= RECORD EXTRACTS =

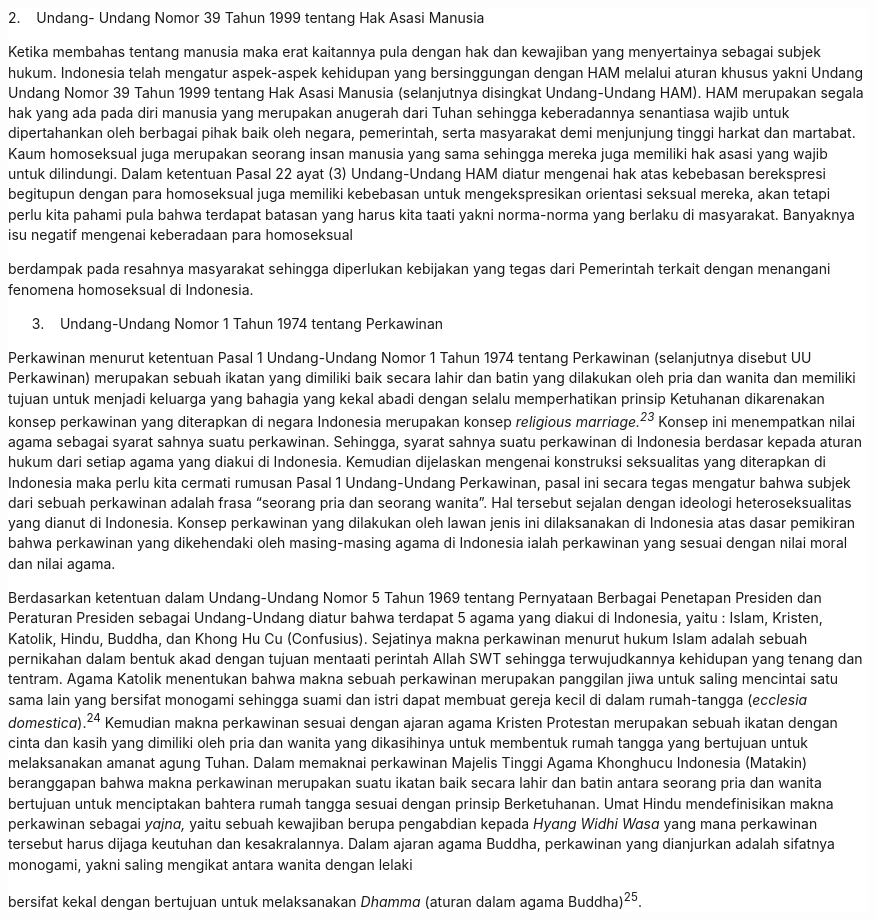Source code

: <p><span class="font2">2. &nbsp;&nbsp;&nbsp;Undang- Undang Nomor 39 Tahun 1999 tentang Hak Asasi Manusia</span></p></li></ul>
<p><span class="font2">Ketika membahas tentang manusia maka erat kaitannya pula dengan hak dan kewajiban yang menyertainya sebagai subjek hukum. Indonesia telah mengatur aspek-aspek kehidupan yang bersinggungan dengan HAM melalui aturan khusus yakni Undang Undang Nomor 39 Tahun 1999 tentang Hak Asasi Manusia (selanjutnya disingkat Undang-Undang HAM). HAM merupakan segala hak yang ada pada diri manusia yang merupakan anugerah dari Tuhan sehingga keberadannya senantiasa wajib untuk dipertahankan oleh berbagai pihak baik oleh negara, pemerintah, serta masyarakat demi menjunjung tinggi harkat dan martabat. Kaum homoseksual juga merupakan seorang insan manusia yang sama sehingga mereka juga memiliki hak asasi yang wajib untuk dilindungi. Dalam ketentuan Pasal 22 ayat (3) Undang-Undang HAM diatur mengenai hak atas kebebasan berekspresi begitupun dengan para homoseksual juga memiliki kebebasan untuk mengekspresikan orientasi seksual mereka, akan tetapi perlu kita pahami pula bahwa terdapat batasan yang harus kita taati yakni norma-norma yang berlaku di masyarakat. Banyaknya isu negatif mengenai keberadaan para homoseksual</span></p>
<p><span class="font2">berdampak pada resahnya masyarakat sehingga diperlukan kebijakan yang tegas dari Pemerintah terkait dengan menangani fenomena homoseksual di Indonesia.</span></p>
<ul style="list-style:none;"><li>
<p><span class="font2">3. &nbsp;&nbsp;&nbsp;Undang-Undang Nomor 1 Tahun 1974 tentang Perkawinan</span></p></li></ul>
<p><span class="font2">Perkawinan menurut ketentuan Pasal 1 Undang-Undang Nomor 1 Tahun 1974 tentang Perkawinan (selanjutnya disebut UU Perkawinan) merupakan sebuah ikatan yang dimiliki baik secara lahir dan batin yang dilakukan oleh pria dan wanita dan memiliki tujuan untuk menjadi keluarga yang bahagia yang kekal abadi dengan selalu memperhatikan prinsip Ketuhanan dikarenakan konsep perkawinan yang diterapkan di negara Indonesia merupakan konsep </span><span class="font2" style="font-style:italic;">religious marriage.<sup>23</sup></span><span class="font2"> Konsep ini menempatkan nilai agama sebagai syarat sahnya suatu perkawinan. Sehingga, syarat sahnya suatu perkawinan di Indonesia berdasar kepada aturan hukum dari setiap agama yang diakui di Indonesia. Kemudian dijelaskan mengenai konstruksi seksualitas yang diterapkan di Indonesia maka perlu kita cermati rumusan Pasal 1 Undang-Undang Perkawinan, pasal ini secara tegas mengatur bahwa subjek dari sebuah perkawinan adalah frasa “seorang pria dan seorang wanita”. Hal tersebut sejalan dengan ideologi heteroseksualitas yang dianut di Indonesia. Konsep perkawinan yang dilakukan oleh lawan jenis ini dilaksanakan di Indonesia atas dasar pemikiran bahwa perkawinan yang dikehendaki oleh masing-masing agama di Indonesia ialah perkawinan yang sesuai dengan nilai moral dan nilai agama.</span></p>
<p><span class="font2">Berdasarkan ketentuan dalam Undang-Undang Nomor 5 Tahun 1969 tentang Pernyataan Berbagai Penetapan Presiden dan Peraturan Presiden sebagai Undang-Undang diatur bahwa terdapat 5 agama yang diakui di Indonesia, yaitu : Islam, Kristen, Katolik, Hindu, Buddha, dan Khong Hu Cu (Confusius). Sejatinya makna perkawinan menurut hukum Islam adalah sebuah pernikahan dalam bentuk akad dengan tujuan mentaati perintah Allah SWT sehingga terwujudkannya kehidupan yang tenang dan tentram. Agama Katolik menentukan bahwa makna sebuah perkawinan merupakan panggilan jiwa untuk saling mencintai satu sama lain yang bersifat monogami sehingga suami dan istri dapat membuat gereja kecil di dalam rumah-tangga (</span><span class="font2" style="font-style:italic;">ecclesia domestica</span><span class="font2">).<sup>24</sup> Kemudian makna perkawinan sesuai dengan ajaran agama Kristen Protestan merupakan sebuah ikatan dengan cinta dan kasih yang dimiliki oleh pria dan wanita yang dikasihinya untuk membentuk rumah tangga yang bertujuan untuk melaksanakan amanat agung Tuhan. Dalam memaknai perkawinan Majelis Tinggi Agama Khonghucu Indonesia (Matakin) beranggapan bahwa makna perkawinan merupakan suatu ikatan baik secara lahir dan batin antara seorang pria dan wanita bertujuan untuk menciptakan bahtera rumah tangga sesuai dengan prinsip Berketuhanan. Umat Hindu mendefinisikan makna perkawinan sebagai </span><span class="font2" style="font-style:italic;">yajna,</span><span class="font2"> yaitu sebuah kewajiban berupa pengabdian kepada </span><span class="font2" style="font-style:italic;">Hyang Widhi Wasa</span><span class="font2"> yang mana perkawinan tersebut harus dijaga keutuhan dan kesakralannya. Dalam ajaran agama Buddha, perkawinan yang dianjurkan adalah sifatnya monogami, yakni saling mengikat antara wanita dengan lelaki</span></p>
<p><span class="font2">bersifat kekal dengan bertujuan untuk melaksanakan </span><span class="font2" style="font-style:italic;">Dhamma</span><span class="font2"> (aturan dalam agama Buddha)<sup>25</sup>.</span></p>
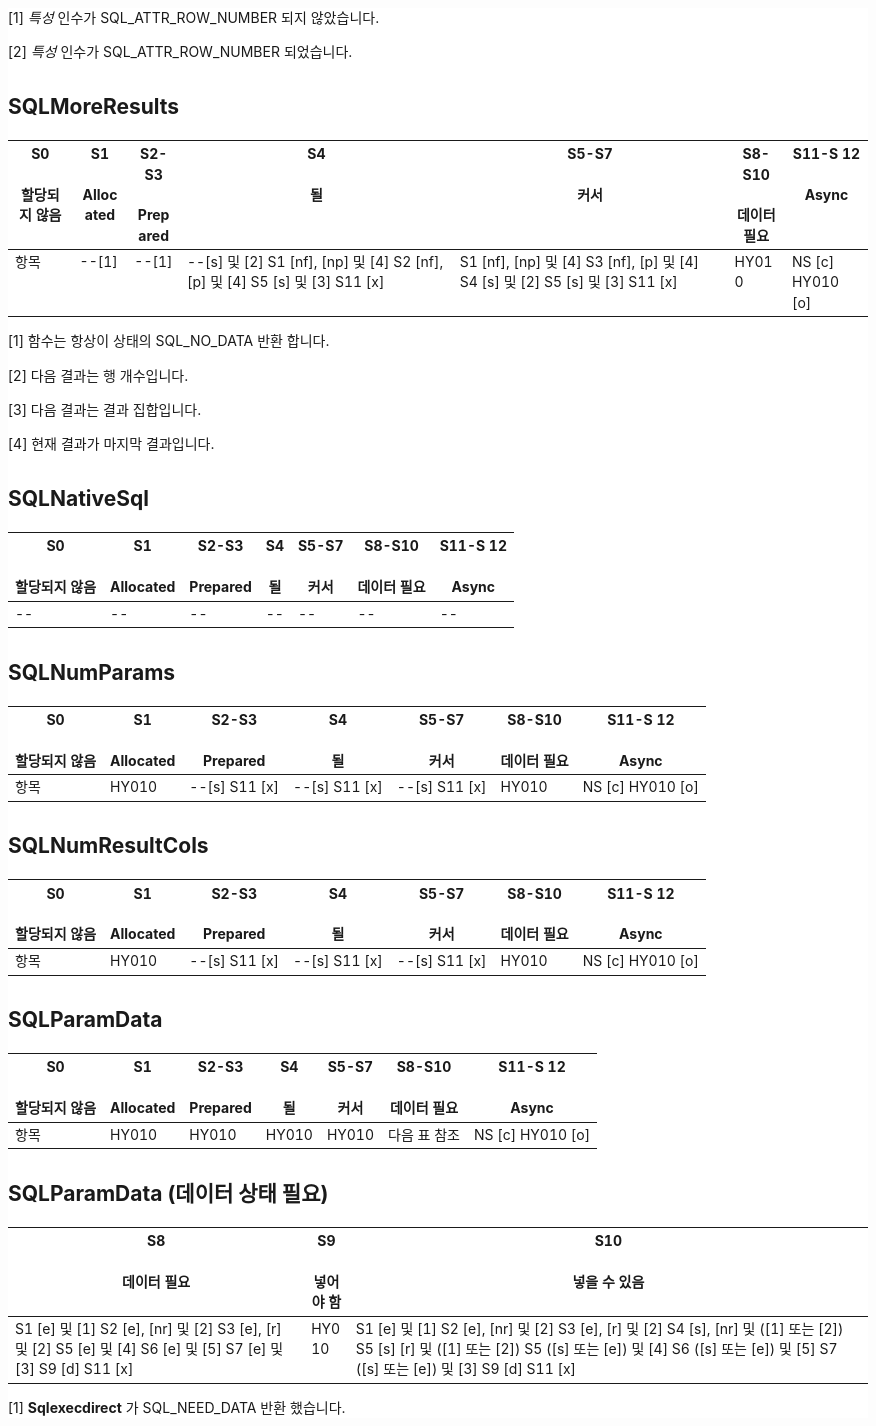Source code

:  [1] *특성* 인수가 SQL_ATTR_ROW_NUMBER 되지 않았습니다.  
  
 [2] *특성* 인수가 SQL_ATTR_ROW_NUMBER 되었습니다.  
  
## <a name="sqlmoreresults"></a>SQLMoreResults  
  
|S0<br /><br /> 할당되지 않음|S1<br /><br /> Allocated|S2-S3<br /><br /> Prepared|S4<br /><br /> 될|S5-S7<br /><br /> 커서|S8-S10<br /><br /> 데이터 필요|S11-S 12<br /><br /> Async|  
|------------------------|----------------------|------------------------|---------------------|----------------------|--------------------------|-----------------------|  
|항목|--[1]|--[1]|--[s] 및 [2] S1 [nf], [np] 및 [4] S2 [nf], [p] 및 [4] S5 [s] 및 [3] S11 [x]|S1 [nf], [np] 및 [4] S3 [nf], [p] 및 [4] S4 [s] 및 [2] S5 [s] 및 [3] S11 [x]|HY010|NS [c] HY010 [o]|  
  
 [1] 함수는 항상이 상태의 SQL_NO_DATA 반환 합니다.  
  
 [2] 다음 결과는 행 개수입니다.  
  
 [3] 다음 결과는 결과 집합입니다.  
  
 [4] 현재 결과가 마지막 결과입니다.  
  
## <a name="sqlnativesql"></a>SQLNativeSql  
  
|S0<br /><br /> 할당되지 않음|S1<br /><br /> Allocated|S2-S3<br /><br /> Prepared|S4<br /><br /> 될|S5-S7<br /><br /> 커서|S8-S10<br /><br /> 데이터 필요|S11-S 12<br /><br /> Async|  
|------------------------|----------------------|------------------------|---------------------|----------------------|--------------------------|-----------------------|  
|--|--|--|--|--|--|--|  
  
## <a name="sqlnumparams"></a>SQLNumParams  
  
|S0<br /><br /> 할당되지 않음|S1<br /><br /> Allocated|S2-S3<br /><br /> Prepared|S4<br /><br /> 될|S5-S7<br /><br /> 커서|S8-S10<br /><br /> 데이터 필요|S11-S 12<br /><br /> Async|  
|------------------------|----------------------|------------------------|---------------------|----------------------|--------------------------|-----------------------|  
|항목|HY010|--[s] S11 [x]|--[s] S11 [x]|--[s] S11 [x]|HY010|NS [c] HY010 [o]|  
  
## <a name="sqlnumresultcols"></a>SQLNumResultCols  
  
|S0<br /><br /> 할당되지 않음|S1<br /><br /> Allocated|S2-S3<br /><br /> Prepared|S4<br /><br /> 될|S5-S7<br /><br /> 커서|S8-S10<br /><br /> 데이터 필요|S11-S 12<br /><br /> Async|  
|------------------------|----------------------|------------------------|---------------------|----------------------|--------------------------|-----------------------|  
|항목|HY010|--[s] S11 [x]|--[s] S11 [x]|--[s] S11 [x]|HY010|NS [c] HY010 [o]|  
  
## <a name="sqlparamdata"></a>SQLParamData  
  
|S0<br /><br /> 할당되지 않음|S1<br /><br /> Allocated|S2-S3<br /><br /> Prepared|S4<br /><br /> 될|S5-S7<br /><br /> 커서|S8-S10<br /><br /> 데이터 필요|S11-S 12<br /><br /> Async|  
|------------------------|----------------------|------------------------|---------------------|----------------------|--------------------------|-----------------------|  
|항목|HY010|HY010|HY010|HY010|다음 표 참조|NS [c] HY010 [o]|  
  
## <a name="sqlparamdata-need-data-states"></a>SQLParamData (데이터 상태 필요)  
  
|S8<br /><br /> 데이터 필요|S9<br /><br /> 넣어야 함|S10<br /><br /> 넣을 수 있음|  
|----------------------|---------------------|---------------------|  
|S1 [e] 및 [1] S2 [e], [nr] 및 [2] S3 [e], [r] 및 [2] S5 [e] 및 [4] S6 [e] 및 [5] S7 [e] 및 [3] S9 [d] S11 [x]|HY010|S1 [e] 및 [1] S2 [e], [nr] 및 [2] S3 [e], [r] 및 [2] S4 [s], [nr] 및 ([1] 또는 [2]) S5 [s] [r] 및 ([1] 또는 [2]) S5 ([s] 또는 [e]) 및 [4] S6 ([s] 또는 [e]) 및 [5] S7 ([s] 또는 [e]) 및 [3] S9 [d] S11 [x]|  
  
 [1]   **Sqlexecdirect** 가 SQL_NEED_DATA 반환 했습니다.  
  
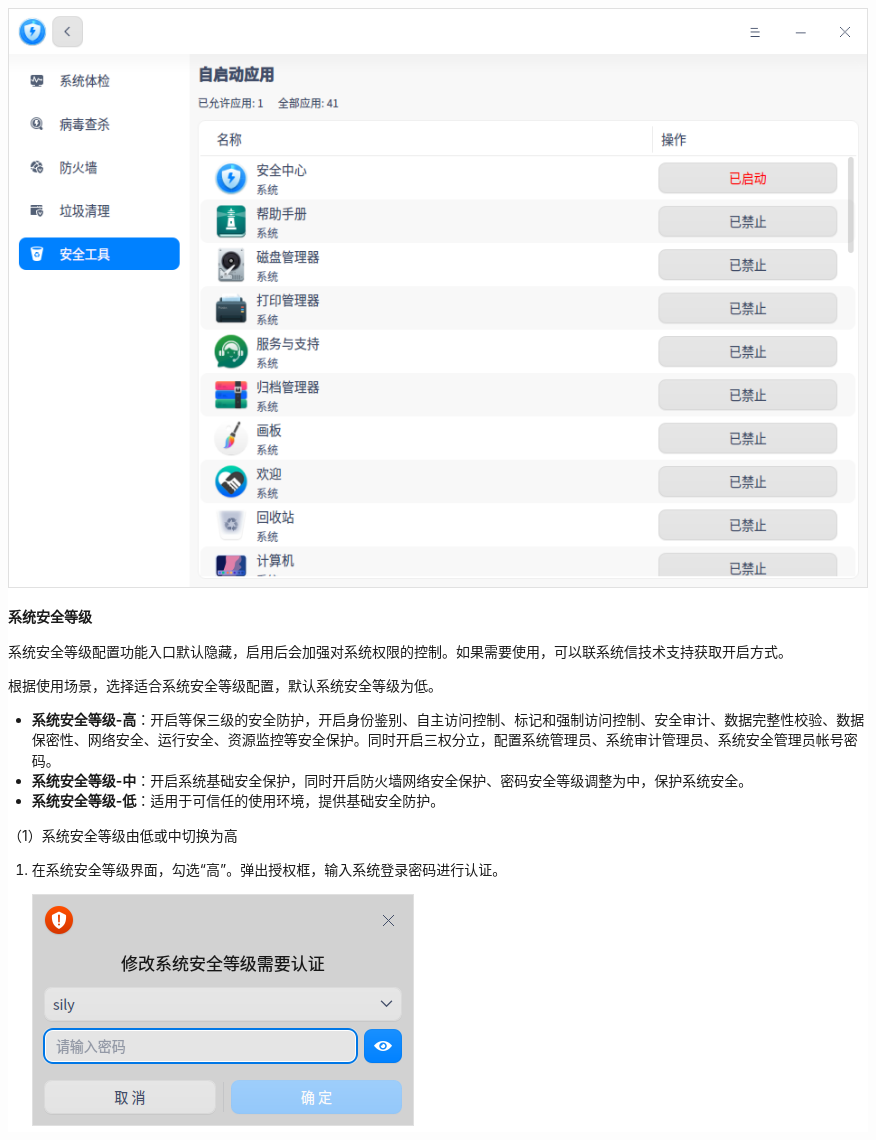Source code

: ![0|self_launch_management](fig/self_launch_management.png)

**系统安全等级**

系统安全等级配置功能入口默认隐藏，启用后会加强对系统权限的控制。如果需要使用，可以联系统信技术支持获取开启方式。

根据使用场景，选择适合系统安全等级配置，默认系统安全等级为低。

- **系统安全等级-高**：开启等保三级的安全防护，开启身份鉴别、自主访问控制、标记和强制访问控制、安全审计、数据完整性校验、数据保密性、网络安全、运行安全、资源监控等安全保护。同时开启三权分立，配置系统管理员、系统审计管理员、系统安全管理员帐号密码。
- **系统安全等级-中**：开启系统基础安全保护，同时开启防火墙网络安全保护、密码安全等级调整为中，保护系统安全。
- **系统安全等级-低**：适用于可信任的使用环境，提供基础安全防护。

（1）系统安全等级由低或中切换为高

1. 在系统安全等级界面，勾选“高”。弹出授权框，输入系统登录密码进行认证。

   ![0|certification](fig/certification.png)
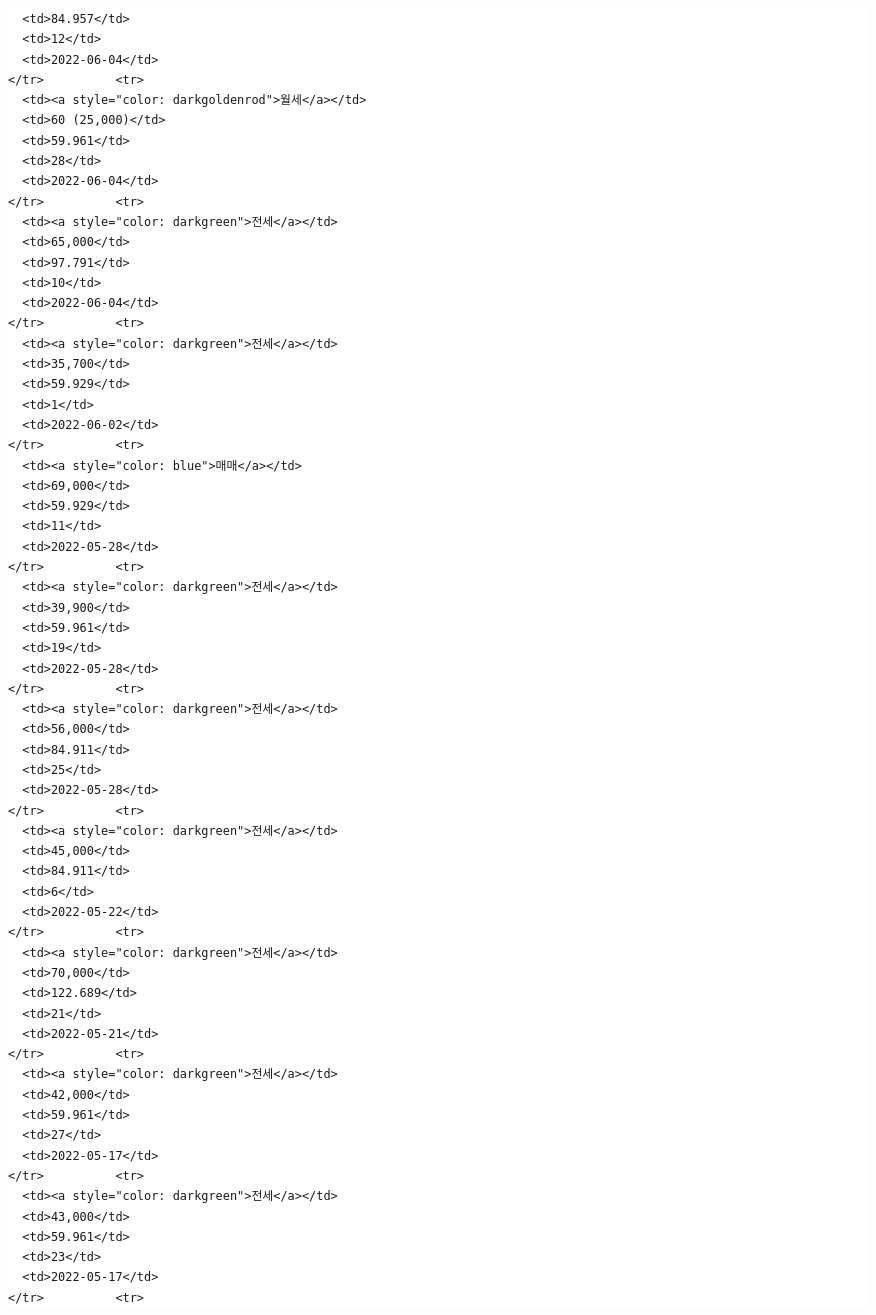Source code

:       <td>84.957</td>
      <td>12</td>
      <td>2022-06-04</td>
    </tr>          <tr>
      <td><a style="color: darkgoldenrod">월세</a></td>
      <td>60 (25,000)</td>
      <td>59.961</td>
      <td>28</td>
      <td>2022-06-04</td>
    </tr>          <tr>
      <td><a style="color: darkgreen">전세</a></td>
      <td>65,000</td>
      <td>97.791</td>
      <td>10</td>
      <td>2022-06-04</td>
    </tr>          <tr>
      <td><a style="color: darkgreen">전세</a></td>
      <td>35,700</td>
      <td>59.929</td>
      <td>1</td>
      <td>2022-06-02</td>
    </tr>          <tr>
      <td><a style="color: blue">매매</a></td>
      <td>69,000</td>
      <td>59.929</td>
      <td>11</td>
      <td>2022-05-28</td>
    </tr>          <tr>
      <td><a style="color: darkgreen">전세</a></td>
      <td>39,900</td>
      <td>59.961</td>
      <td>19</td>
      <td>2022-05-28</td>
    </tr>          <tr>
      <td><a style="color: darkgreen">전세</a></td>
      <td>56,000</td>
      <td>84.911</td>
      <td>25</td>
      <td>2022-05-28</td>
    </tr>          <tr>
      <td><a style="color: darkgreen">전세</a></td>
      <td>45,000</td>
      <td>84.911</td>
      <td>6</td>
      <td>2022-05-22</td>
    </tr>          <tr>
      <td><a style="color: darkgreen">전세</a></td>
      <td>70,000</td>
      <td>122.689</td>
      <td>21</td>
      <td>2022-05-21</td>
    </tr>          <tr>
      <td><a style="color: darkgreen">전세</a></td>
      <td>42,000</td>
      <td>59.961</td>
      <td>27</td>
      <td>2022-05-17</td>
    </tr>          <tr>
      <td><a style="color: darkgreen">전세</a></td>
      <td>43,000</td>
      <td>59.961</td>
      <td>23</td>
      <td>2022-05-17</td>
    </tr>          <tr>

= PROBLEM DETAILS =
Would you please copy each line of the listing that contains the word "SQLParamData"?

= RESULT BELOW =
## <a name="sqlparamdata"></a>SQLParamData  
## <a name="sqlparamdata-need-data-states"></a>SQLParamData (데이터 상태 필요)  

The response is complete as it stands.